> EXERCISE TASKS:
a – In the article below about Lowell's meditation lounge, what paid for finishing the room?
b – Pick up the article below about Lowell's meditation lounge after its last sentence and keep writing it.

> GIVEN TEXT:

● ● ● ● ● ● ●

Next to the beanery, near the courtyard, there is a newly decorated room filled with several couches and curtains with tree patterns. Dim lights come from the lamps and reflect on the cadet blue wall. This is Lowell’s new meditation lounge, where the Thursday group meditation sessions take place.
Inside the room, assistant principal Margaret Peterson’s voice softly rises. “Now close your eyes and breathe,” she says. Here, participants are leading the way of practicing meditation at Lowell.
Since 2012, students and teachers have requested hosting meditation sessions at Lowell. “It was brought to me by some teachers and students who had been already meditating and were interested in doing it,” Peterson said. Later, the idea for creating a school meditation lounge was launched by students of the Lowell Health Committee. Students had also shown interest in meditation in a 2017 survey conducted by Peterson, in which the majority of Lowell students surveyed said they would like to have meditation training. The meditation room was finally finished this fall semester with the help of donations from several Lowell teachers and staff members.
In the spring semester of 2018, the Quiet Time program, a private stress reduction program for middle and high schools, will be introduced to Lowell students. This will be a pilot project conducted by Peterson and assistant principal Orlando Beltran, examining transcendental meditation, a specific form of silent mantra meditation; and mindfulness-based meditation. Participants will include students in yoga classes, academic literacy for English learners, peer mentoring and leadership.
In addition to the Quiet Time program, Lowell will provide the opportunity for students and faculty to utilize the meditation room during their free time at school starting this year. The meditation room will be open from block 5 to after school. Teachers have volunteered to staff the meditation lounge during their prep periods.

● ● ● ● ● ● ●

> SOURCE INFORMATION:
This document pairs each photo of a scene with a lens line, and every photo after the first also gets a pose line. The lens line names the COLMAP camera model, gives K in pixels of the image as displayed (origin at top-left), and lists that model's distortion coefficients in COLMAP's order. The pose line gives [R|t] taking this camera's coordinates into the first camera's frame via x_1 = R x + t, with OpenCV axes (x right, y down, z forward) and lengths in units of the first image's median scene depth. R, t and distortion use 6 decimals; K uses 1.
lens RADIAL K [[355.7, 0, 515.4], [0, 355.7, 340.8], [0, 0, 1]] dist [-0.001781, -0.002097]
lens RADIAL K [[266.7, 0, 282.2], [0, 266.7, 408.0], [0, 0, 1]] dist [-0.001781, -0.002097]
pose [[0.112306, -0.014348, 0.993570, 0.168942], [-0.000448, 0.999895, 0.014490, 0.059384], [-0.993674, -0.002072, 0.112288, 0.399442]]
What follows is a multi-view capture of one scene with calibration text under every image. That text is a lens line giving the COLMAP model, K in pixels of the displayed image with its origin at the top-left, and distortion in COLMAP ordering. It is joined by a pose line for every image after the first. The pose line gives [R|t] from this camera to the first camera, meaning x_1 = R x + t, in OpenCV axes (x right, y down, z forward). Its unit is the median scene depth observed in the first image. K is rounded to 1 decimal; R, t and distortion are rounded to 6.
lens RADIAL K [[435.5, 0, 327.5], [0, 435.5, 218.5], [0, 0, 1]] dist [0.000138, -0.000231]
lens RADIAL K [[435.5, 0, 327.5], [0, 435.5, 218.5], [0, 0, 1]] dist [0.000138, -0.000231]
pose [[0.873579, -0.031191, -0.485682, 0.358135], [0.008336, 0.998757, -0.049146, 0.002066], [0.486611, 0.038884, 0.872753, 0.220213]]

● ● ● ● ● ● ●

> RESPONSES IN ORDER:
a – Donations from several Lowell teachers and staff members.

b –
One of the major inspirations for establishing the mediation program and lounge is that stress and anxiety are very common phenomena at Lowell. “What I have seen is such a dramatic increase coming through my office of students who have felt an extreme amount of stress, anxiety and pressure and have had a really tough time,” Peterson said. “It’s not just the workload, there is home life, school life.” Stress and anxiety can be very harmful to people, causing headaches, sleep problems and muscle pain, according to Jeff Rice, the director of the San Francisco Quiet Time program.
“It is a quiet time to decompress, especially towards the end of the week”
Many teachers who are doing meditation themselves said they would continue to meditate and recommend it to students. They all reported that they feel more calm after meditation. “It is absolutely a part of my life now,” English teacher David Yuan said. “I look forward to it and it is not something that I am making myself do anymore.” Retired Lowell teacher Michelle Winter pointed out, “People at Lowell are very conscientious, I think they are extremely vulnerable to stress. So meditation could be super valuable to them.”
Yuan, who has been attending the Thursday meditation sessions since they began at the beginning of this semester, believes group meditation can have advantages that individual meditation does not have. “I find the meditation really helps me to deal with stress, and I finally get even more out of it when I am with others,” he said. “It is kind of a group energy that many of us can feel.” Likewise, English teacher Anne Guina has very good feedback on the meditation sessions. “It is a quiet time to decompress, especially towards the end of the week,” she said.
So why do so many teachers praise meditation? There are numerous benefits to meditation. It can reduce stress, anxiety, anger, fatigue, insomnia and depression, and at the same time increase calmness, energy, motivation, focus, happiness, self-esteem and self-confidence, according to Rice.
Five minutes of meditation can achieve two to three times deeper rest than sleep, according to a study by Scientific American. The study found reductions in the breathing rate and oxygen consumption of meditators, allowing the body to remove stress and fatigue that is too deep for sleep to address.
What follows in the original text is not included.